Quando eu nasci, o pais não era tão violento. A situação agravou-se nos últimos anos. Eu vivo entre Caracas e o México e, entre 2012 a 2014, estive sempre em Caracas. A insegurança cria outro tipo de dinâmica quotidiana. Por exemplo, eu, depois das seis da tarde, não saio. Quase ninguém sai porque é perigoso, obscuro. Eu já não caminho. Antes caminhava muito pelas ruas e agora caminho muito menos. Nós, pessoas de Caracas, já temos um sistema de alerta natural, incorporado: tocamos na carteira, olhamos de forma periférica. Estamos sempre em guarda. E sentimos que estamos a desafiar a estatística. Há muitos sequestros, muitos assassinatos, muitos roubos.

Na semana passada, a CNN foi bloqueada na Venezuela, depois de ter exibido uma investigação sobre uma fraude de passaportes. O que é que condiciona o jornalismo no país?

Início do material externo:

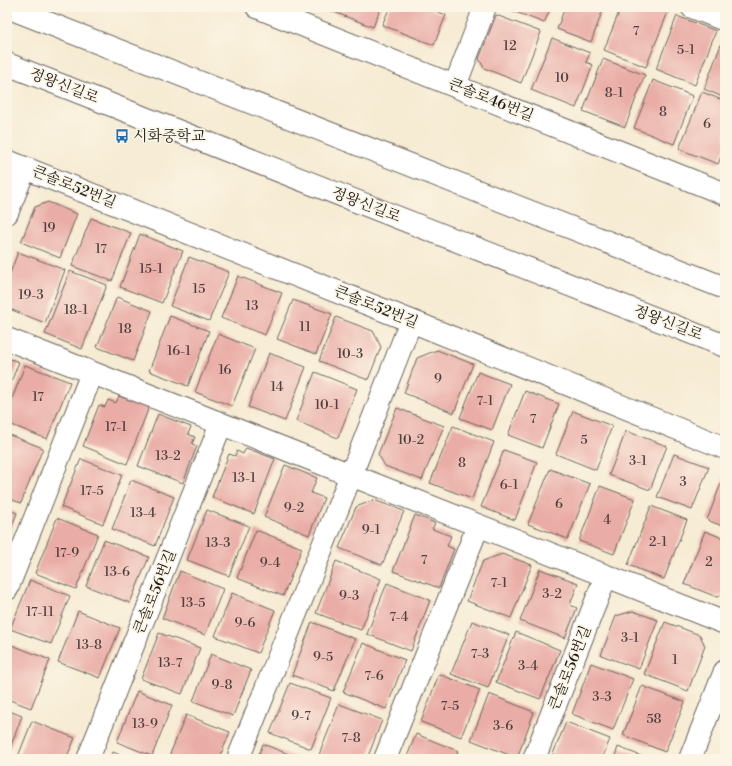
<svg xmlns="http://www.w3.org/2000/svg" width="732" height="766" viewBox="0 0 732 766" font-family="'Libre Bodoni','Noto Serif KR',serif">
<style>
.building{fill:#e9aca6}
.lines{fill:none;stroke-linecap:round;stroke-linejoin:round}
.minor-casing{stroke:#68645c;stroke-width:24}
.minor{stroke:#fff;stroke-width:22}
.labels{text-anchor:middle;dominant-baseline:central;stroke-width:3.5;stroke-linejoin:round;paint-order:stroke}
.number-label{font-size:13px;fill:#4f403e}
.street-label{font-size:15px;fill:#1c1c1c;stroke:#fcf5e5}
.poi-label{font-size:15px;fill:#1c1c1c;stroke:#fcf5e5;text-anchor:start}
</style>
<rect width="100%" height="100%" fill="#fcf5e5"/>
<filter id="ink" filterUnits="userSpaceOnUse"><feTurbulence type="fractalNoise" baseFrequency=".025" numOctaves="2"/><feDisplacementMap in="SourceGraphic" scale="8" xChannelSelector="R" yChannelSelector="G"/><feConvolveMatrix kernelMatrix="1 2 1 2 8 2 1 2 1" color-interpolation-filters="sRGB"/></filter>
<filter id="wash" filterUnits="userSpaceOnUse"><feTurbulence type="fractalNoise" baseFrequency=".012" numOctaves="4" result="noise"/><feDisplacementMap in="SourceGraphic" scale="16" xChannelSelector="R" yChannelSelector="G"/><feGaussianBlur stdDeviation="0.9" result="paint"/><feColorMatrix in="noise" values="0 0 0 0 0 0 0 0 0 0 0 0 0 0 0 0 0 1.4 0 .05"/><feComposite in="paint" operator="in"/></filter>
<g filter="url(#wash)">
<rect width="100%" height="100%" fill="#f6ebd3"/>
<g id="blocks">
<path class="building" d="M326 7H381L373 27 326 9Z
M390 7H432L431 9 446 15 434 45 382 25Z
M503 7H551L544 23Z
M565 7H604L591 42 557 29Z
M621 7H655L668 12 646 67 604 50Z
M496 15 541 32 521 83 484 68 479 59Z
M677 16 716 31 695 85 656 69Z
M725 34V98L704 89Z
M552 38 590 53 586 62 593 65 576 108 531 90Z
M603 59 645 75 625 127 583 111Z
M653 80 693 96 674 144 634 128Z
M702 92 725 101V147L718 164 679 149Z
M48 202 77 214 60 258 21 242 35 207Z
M91 218 131 233 112 281 72 266Z
M140 234 183 251 162 303 120 287Z
M18 252 65 270 45 323 7 308V281Z
M189 257 229 272 209 321 170 306Z
M70 271 107 285 82 349 45 334Z
M238 276 282 293 265 335 221 318Z
M117 297 152 311 133 361 97 347Z
M293 300 332 314 316 354 277 339Z
M170 316 209 331 188 386 149 371Z
M336 317 373 331 381 347 368 380 319 361Z
M218 334 255 349 232 406 195 392Z
M437 350 473 364 454 413 404 393 417 358Z
M269 353 306 367 285 421 248 407Z
M7 358 19 362 7 392Z
M25 365 70 382 47 439 7 423V412Z
M315 372 357 389 338 438 296 421Z
M478 372 510 384 492 430 460 418Z
M525 391 559 404 542 448 508 435Z
M119 396 149 407 127 464 83 446 99 405 105 407 108 400 116 403Z
M397 408 444 426 422 480 385 466 378 454Z
M573 411 612 426 596 470 556 454Z
M158 414 191 427 188 434 195 437 192 444 197 446 183 483 138 466Z
M453 426 494 442 472 499 430 483Z
M626 431 667 446 650 490 609 475Z
M7 434 43 448 21 503 7 498Z
M246 448 275 459 254 514 212 497 229 454 235 456 237 451 243 454Z
M504 450 537 462 515 520 481 507Z
M674 454 709 467 692 510 657 497Z
M81 459 122 475 103 524 61 507Z
M285 465 317 478 311 493 324 498 309 535 264 517Z
M550 469 590 484 568 539 528 524Z
M725 473V527L707 520Z
M131 480 174 497 155 546 112 529Z
M600 486 635 499 614 554 579 541Z
M374 500 404 511 382 565 339 548 356 507Z
M651 506 687 520 664 579 628 565Z
M7 509 17 513 7 539Z
M207 510 249 526 229 576 187 560Z
M415 515 435 523 432 529 451 536 447 546 454 549 439 588 393 571Z
M57 518 98 534 76 589 35 573Z
M256 530 302 548 283 596 237 578Z
M705 531 725 539V593L717 597 684 584Z
M104 540 149 557 130 603 86 586Z
M502 554 532 565 511 618 467 601 483 561Z
M336 561 381 579 361 630 316 613Z
M540 569 578 583 570 605 577 608 565 638 520 621Z
M180 571 223 589 205 635 162 618Z
M30 580 70 596 51 644 10 629Z
M387 583 430 600 411 651 367 634Z
M232 593 275 610 258 653 215 636Z
M78 611 120 628 100 678 58 662Z
M633 611 658 620 639 669 601 655 616 616Z
M472 621 509 635 488 688 451 674Z
M312 622 355 639 334 691 292 675Z
M665 622 700 635 705 646 688 691 644 674Z
M516 632 560 650 540 699 496 682Z
M159 633 200 648 182 694 141 679Z
M7 643 50 660 31 708 7 699Z
M363 643 405 660 386 709 343 692Z
M211 654 251 670 233 716 193 701Z
M591 663 633 679 613 730 572 714Z
M439 674 480 690 461 737 421 722Z
M290 683 331 698 311 749 270 733Z
M642 686 685 702 665 752 623 735Z
M137 691 172 705 152 756 117 742Z
M489 694 534 712 517 758 471 740Z
M339 704 382 720 367 759H329L319 755Z
M7 710 22 716 7 756Z
M186 715 230 732 219 759H168Z
M32 721 75 738 66 759H17Z
M566 722 610 739 602 759H551Z
M416 734 458 751 455 759H406Z
M263 744 301 759H257Z
M618 747 649 759H614Z
M113 752 129 759H110Z"/>
</g>
</g>
<g filter="url(#ink)">
<use href="#blocks" fill-opacity="0" stroke="#68645c" stroke-width="1"/>
<g class="lines">
<defs>
<path id="minor" d="M7 7 725 288
M257 7 725 194
M692 7 725 20
M7 64 725 346
M455 86 485 7
M7 161 411 321 725 448
M7 213 25 168
M7 339 725 623
M7 589 92 373
M88 759 221 424
M238 759 351 475 411 321
M385 759 478 526
M534 759 606 576
M690 759 725 671"/>
</defs>
<use href="#minor" class="minor-casing"/>
<use href="#minor" class="minor"/>
</g>
</g>
<defs>
<symbol id="bus-bare" viewBox="-9 -9 18 18"><path d="M-5-6H5V4H4V6H2V4H-2V6H-4V4H-5ZM-3.5-4V0h7V-4ZM-3.5 1.2v1.5H-2V1.2ZM2 1.2v1.5H3.5V1.2Z" fill="#1f6fb2" stroke="#fcf5e5" stroke-width="2.5" paint-order="stroke"/></symbol>
</defs>
<g fill-rule="evenodd">
<use href="#bus-bare" x="112" y="126" width="20" height="20"/>
</g>
<g class="labels">
<g class="number-label">
<text x="636" y="31">7</text>
<text x="510" y="46">12</text>
<text x="686" y="50">5-1</text>
<text x="562" y="78">10</text>
<text x="614" y="93">8-1</text>
<text x="663" y="112">8</text>
<text x="707" y="124">6</text>
<text x="49" y="228">19</text>
<text x="101" y="249">17</text>
<text x="151" y="269">15-1</text>
<text x="199" y="289">15</text>
<text x="31" y="295">19-3</text>
<text x="252" y="306">13</text>
<text x="76" y="310">18-1</text>
<text x="305" y="327">11</text>
<text x="125" y="329">18</text>
<text x="179" y="351">16-1</text>
<text x="350" y="354">10-3</text>
<text x="225" y="370">16</text>
<text x="438" y="379">9</text>
<text x="277" y="387">14</text>
<text x="38" y="397">17</text>
<text x="485" y="401">7-1</text>
<text x="327" y="405">10-1</text>
<text x="533" y="419">7</text>
<text x="116" y="427">17-1</text>
<text x="411" y="440">10-2</text>
<text x="584" y="440">5</text>
<text x="168" y="456">13-2</text>
<text x="638" y="461">3-1</text>
<text x="462" y="463">8</text>
<text x="244" y="478">13-1</text>
<text x="683" y="482">3</text>
<text x="509" y="485">6-1</text>
<text x="92" y="491">17-5</text>
<text x="559" y="504">6</text>
<text x="294" y="508">9-2</text>
<text x="143" y="513">13-4</text>
<text x="607" y="520">4</text>
<text x="371" y="530">9-1</text>
<text x="658" y="542">2-1</text>
<text x="218" y="543">13-3</text>
<text x="67" y="553">17-9</text>
<text x="424" y="560">7</text>
<text x="709" y="562">2</text>
<text x="270" y="563">9-4</text>
<text x="117" y="572">13-6</text>
<text x="499" y="583">7-1</text>
<text x="552" y="594">3-2</text>
<text x="349" y="596">9-3</text>
<text x="193" y="603">13-5</text>
<text x="40" y="612">17-11</text>
<text x="399" y="617">7-4</text>
<text x="245" y="623">9-6</text>
<text x="630" y="638">3-1</text>
<text x="89" y="645">13-8</text>
<text x="480" y="654">7-3</text>
<text x="323" y="657">9-5</text>
<text x="675" y="660">1</text>
<text x="170" y="663">13-7</text>
<text x="528" y="666">3-4</text>
<text x="374" y="676">7-6</text>
<text x="222" y="685">9-8</text>
<text x="602" y="697">3-3</text>
<text x="450" y="706">7-5</text>
<text x="301" y="716">9-7</text>
<text x="654" y="719">58</text>
<text x="145" y="724">13-9</text>
<text x="503" y="726">3-6</text>
<text x="351" y="738">7-8</text>
</g>
<g class="street-label">
<text transform="translate(64 86) rotate(21)">정왕신길로</text>
<text transform="translate(491 100) rotate(22)">큰솔로46번길</text>
<text transform="translate(74 187) rotate(22)">큰솔로52번길</text>
<text transform="translate(366 205) rotate(21)">정왕신길로</text>
<text transform="translate(376 307) rotate(22)">큰솔로52번길</text>
<text transform="translate(668 323) rotate(21)">정왕신길로</text>
<text transform="translate(155 592) rotate(-68)">큰솔로56번길</text>
<text transform="translate(570 668) rotate(-68)">큰솔로56번길</text>
</g>
<g class="poi-label">
<text x="133" y="136">시화중학교</text>
</g>
</g>
<rect width="732" height="766" fill="none" stroke="#fcf5e5" stroke-width="24"/>
</svg>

O jornalismo na Venezuela tem um problema: Chávez criou um projeto de hegemonia comunicacional, em que só pode existir um discurso, um só controlo sobre todos os meios de comunicação. E ele foi bem sucedido nisso. Conseguiu expropriar alguns orgãos de comunicação, proibiu sinais de transmissão e não renovou concessões às estações televisivas independentes. E foi ficando cada vez com mais media. Então, para um jornalista, o mais difícil é que já não tem espaço. Todos os jornalistas venezuelanos independentes e que querem fazer investigação já foram embora. O panorama mais trágico e terrível é a autocensura, é um método de controlo muito mais eficaz que a censura.

O que pensa sobre a intervenção americana na política venezuelana?

O Obama também o fazia. Os Estados Unidos, em geral, sempre tiveram uma política muito “desacertada” com a América Latina e sempre intervieram. É certo que a realidade venezuelana está numa hora má, mas não sei até que ponto, uma personagem como o Trump, que tem uma relação muito problemática com a América Latina (com os imigrantes e o México), pode ajudar o povo venezuelano. Não sei se convém à oposição venezuelana associar-se a uma personagem como o Trump.

Que futuro vê para a Venezuela?

Gostaria de ver futuro. Por agora não vejo quase nenhum. A situação está muito complicada: atravessamos uma crise económica vertiginosa, a maior da sua história, e uma crise política que está congelada. Essa combinação é muito forte. Não há esperança. Mas a esperança é grátis e irracional. E isso é bom.